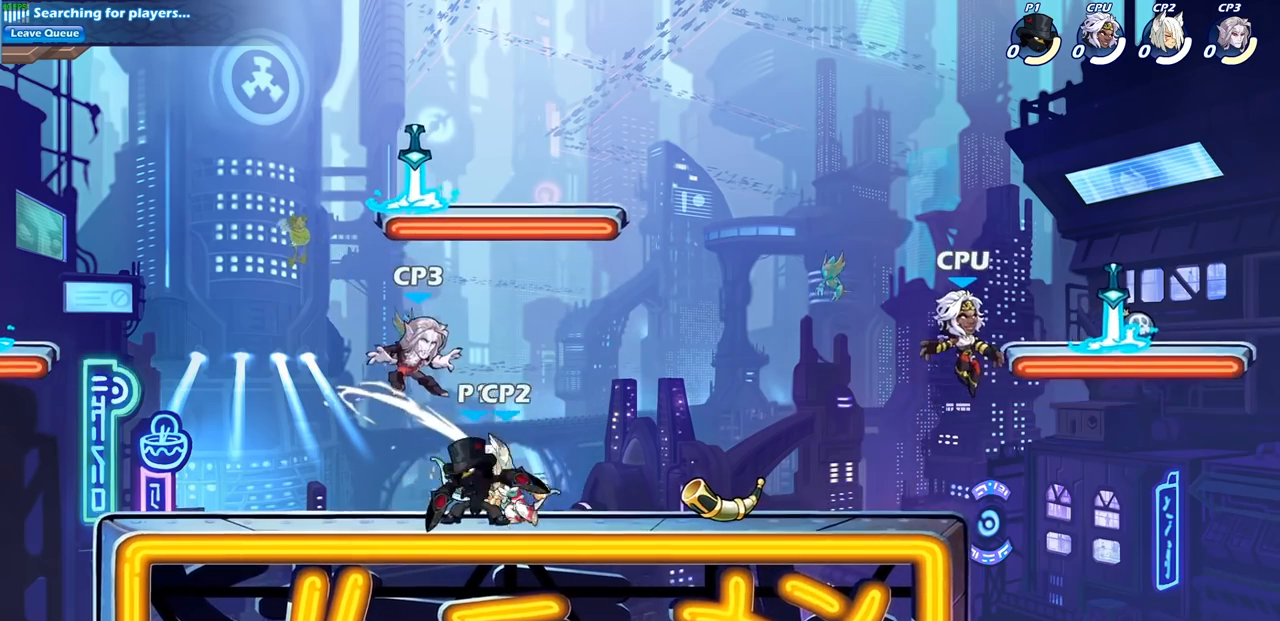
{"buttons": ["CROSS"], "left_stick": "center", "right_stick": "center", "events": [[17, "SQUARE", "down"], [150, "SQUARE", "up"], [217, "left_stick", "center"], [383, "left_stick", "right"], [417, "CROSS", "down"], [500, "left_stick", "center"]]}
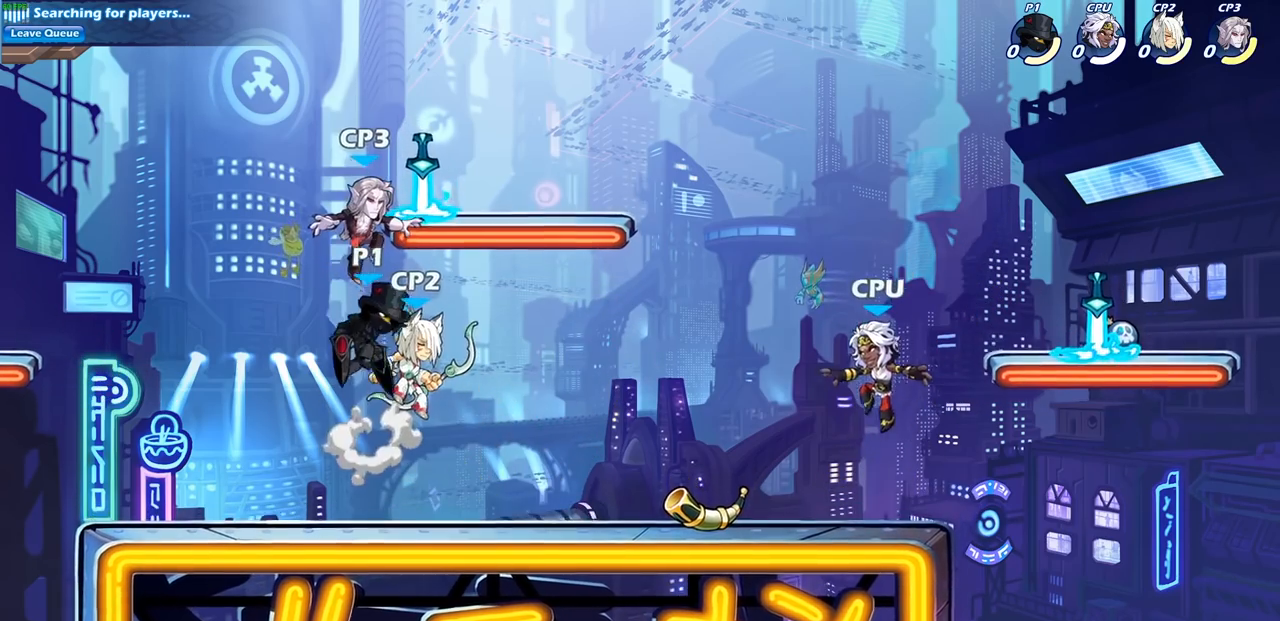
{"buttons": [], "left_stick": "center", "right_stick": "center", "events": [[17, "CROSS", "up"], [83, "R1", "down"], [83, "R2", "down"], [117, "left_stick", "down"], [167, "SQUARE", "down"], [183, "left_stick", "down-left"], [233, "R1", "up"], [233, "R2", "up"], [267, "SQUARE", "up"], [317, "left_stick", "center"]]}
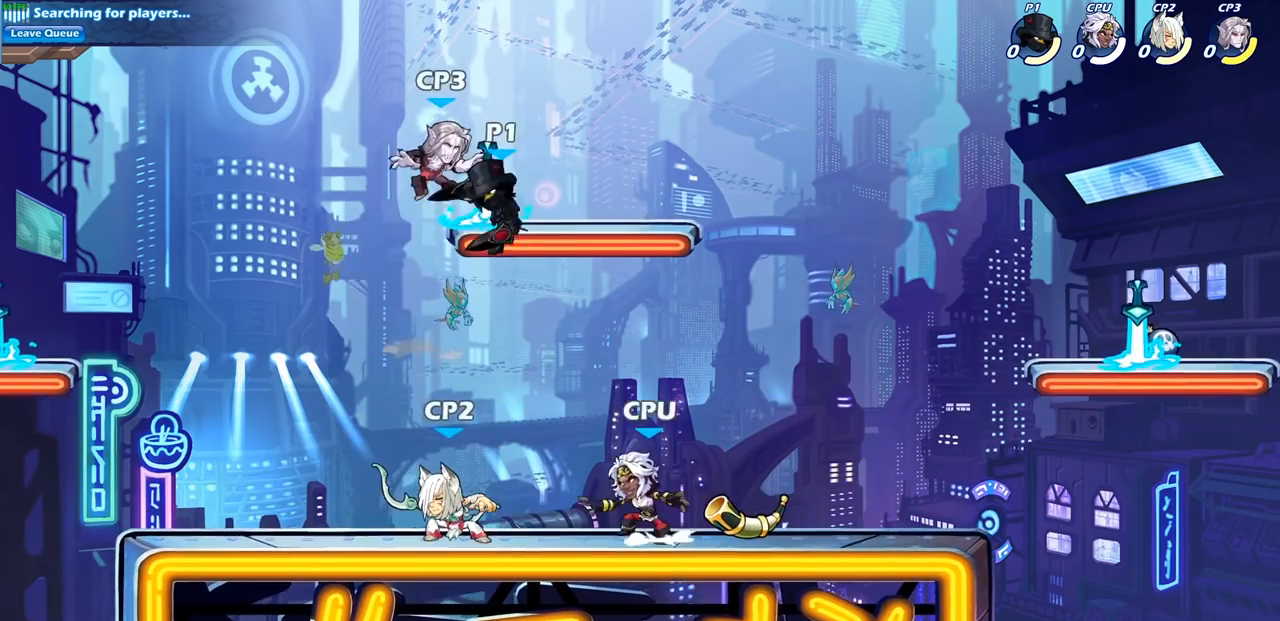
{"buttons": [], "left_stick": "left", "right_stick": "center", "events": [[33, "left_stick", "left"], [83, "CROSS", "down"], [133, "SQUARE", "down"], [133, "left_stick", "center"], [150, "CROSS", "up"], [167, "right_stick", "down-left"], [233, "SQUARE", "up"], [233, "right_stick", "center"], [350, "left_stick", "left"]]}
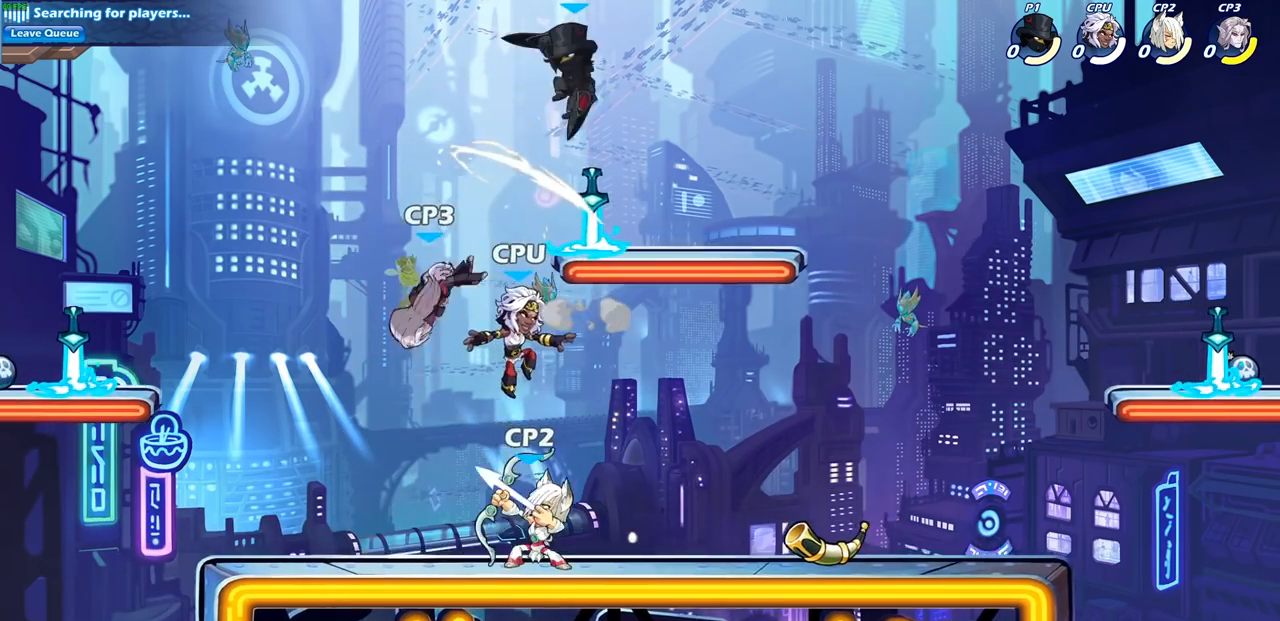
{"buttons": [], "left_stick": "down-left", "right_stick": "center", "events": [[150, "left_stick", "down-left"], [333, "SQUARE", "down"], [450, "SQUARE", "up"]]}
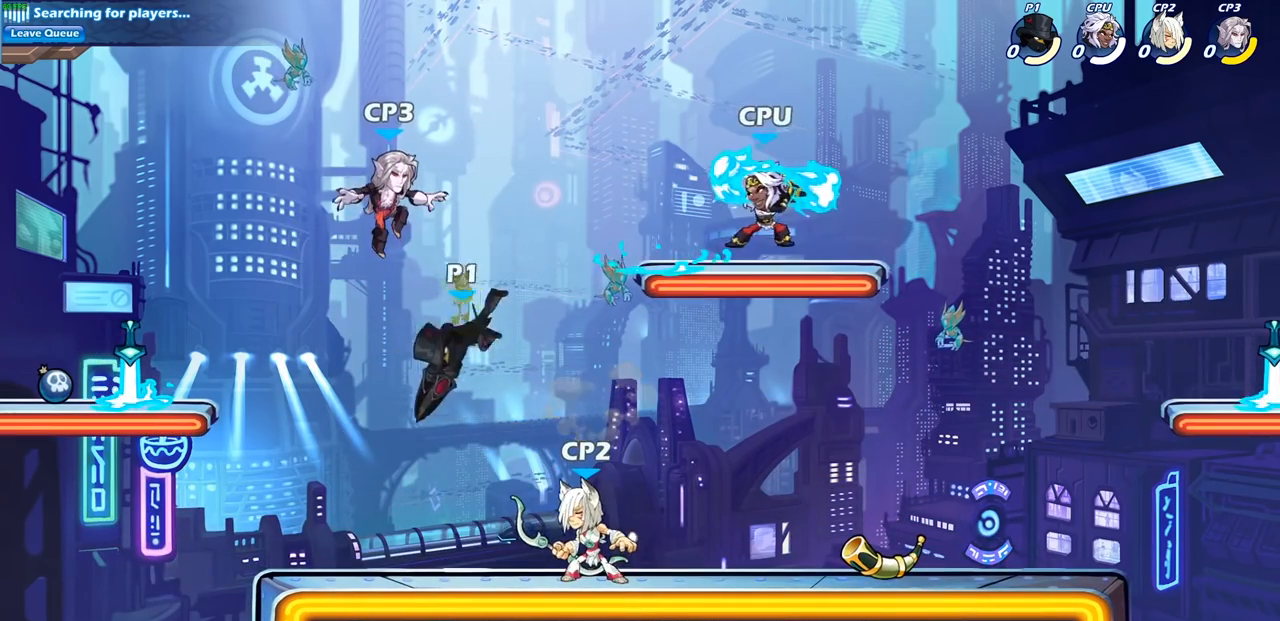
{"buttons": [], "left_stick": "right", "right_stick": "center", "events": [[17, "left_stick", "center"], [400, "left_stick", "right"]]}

+-------+

§ **Directions**
Say how many lines of the listing above contain "CROSS". Include nothing besides the number.

§ **Your response**
3